Work to be completed:
Recast the rows below as a JSON list of strings, one string per line, skipping blank lines and leaving out the pictures.

Data pulled from a collection:
● ● ● ●

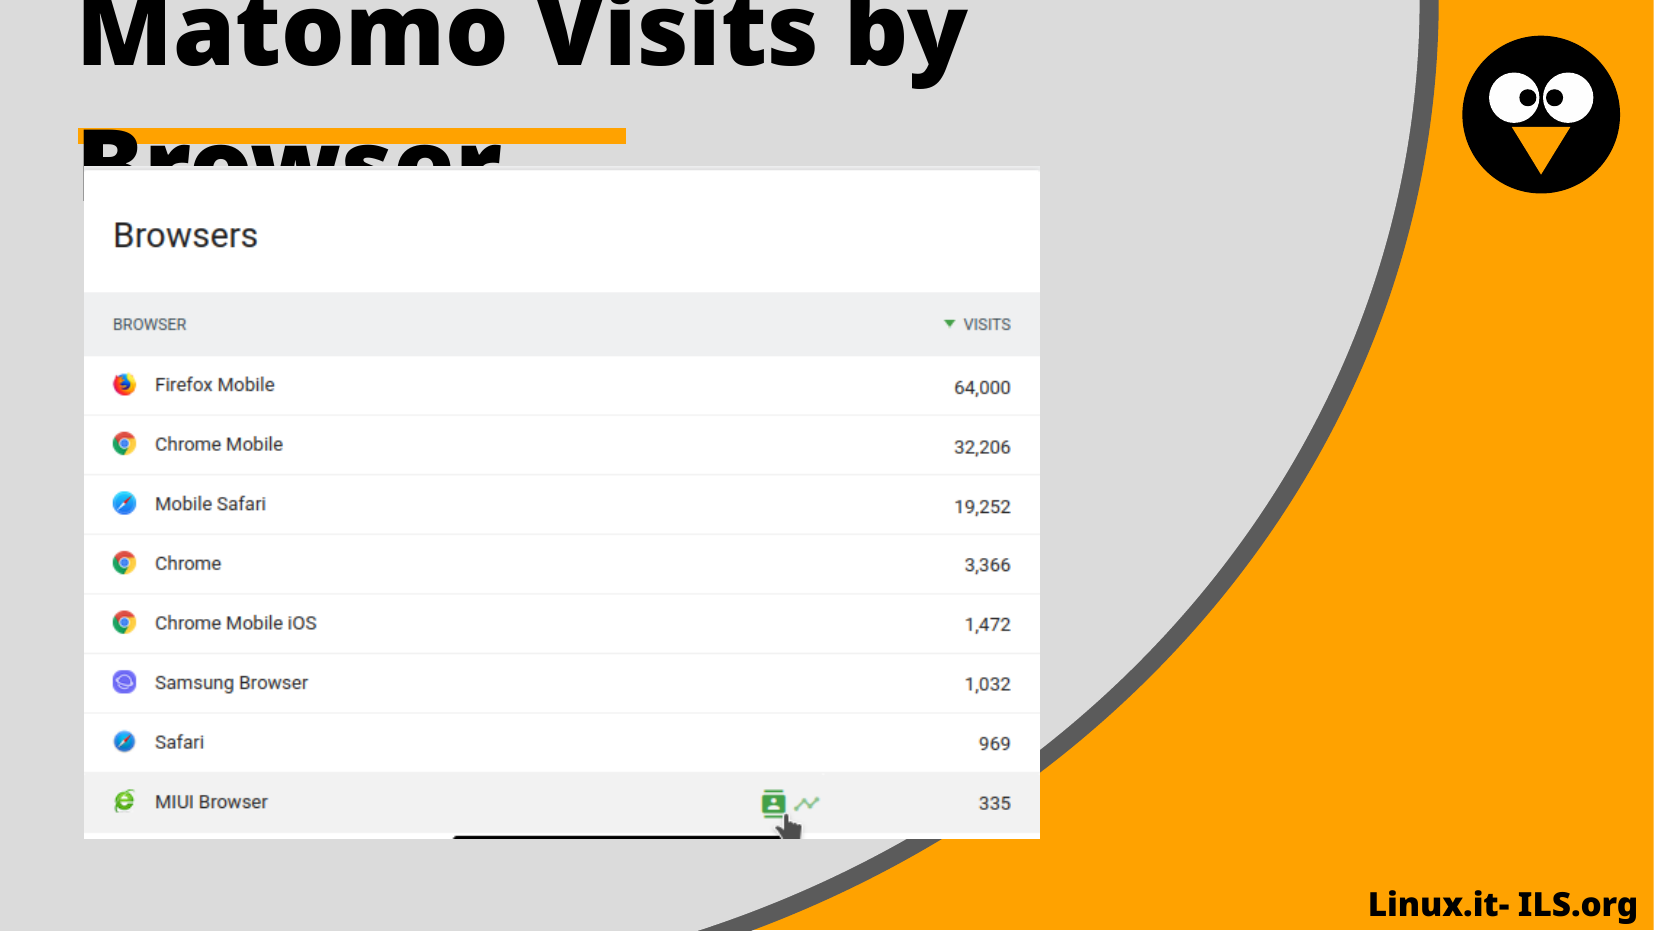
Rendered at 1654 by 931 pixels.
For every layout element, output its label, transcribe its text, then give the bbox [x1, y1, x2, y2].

text_box Linux.it- ILS.org [1346, 874, 1654, 927]
picture [84, 166, 1040, 839]
title Matomo Visits by Browser [76, 0, 1347, 209]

● ● ● ●

Response below:
[
  "Rendered at 1654 by 931 pixels.",
  "For every layout element, output its label, transcribe its text, then give the bbox [x1, y1, x2, y2].",
  "text_box Linux.it- ILS.org [1346, 874, 1654, 927]",
  "picture [84, 166, 1040, 839]",
  "title Matomo Visits by Browser [76, 0, 1347, 209]"
]